Another thing that these two visits– and a couple of other ones that we made around town– brought home to me was the importance to people with disabilities of our area’s ‘JAUNT’ transportation system for people with disabilities. It is this system that allows people with disabilities to get to workplaces, doctors’ appointments, and generally around town…
Okay. I am sure that many of my readers have known all about such matters, and have understood them well, for many years already. Yes, I “knew” them, at an intellectual level beforehand, too. But somehow, seeing this wonderful array of services being provided to people with disabilities in our community– and seeing it alongside Emily, who’s deeply involved with South Africa’s efforts to empower its disabled population as much as possible– well, somehow it made me value what John and Lee and all their colleagues do in our community even more than I did before.
And it made me want to guard their really life-giving programs against all the budgetary depradations that are heading toward them from Washington like some massive tsunami.
And it made me want to take all the gazillions of dollars-worth of resources that the US federal government is pouring into weaponry and other means of coercion of non-American peoples around the globe– and pour it instead into starting just exactly THESE kinds of programs for other people around the world, instead.
(One early reaction Emily gave, after she rode down here with me on the train from DC, and then figured out that we’d traversed only one small part of one of the 50 states of the USA, was to say– “But, you Americans have such a big, beautiful country here! Why do you have to– ” I think it was politeness that prevented her from finishing the sentence. )
What the folks in South Africa are trying to do is so big, and so brave, and so inspiring! They are trying, I think, inside their one country, to do something that we all ought to be aiming to do at the GLOBAL level. Starting with a grossly inequitable system based on race– apartheid– they’ve been trying to transform it into one that provides at least a decent level of human services to everyone, regardless of race.
(Of course, Emily had many poignant stories of what it was like to grow up under apartheid. I don’t want to appropriate them and tell them here. I want HER to write her own stories for the rest of us! What I will just recount, quickly, is her tale of walking three miles to school each day, and three miles home at the end of the day– and seeing a small handful of white kids ride by her on a big, nearly-empty school bus… She noted, too, that while the girls from her community had to walk, some of the boys were given bikes to ride to school… Also, their school, locked in the “Bantu” education system, only went up to Standard Five. After that, to finish all the way through high school, she had to do the rest of it on her own, at home, by correspondence… But really, wait till she writes her own story, and that of the parents whom she describes in loving terms as, “incredibly resourceful.”)

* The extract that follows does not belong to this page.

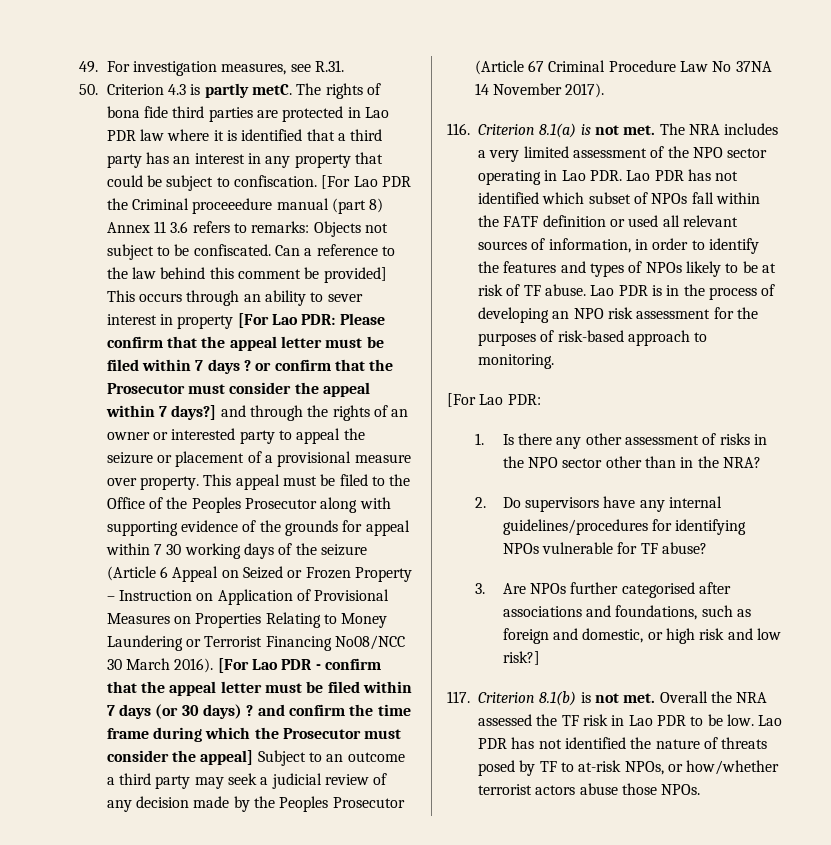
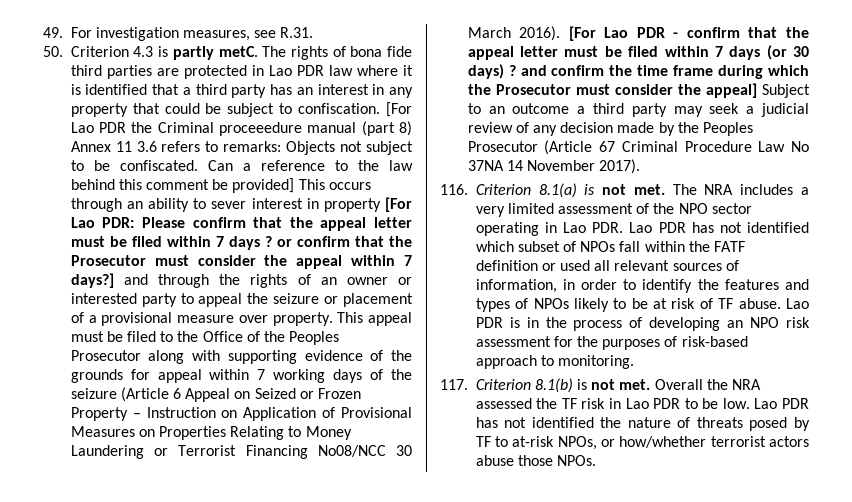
[166,544,182,555] 30 -> (266, 374) none
[447,393,541,407] [474,433,767,449] [502,456,761,468] [474,496,722,512] [502,519,747,535] [502,542,707,554] [474,582,731,598] [502,605,751,620] [502,628,781,644] [502,651,540,665] // [For Lao PDR: // 1. Is there any other assessment of risks in the NPO sector other than in the NRA? // 2. Do supervisors have any internal guidelines/procedures for identifying NPOs vulnerable for TF abuse? // 3. Are NPOs further categorised after associations and foundations, such as foreign and domestic, or high risk and low risk?] -> (635, 362) none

So, anyway, instead of the communities and governments from the rich world just shoveling resources into building decent human-development systems for our sisters and brothers living in the poor world– we shovel them instead into weapons, and armies, and mechanisms of control?
What is our problem?? I think we are the ones with the most serious disability. Call it moral-attention deficit disorder. Call it mean-spiritedness. Call it blindness. Whatever it is, we need to deal with it.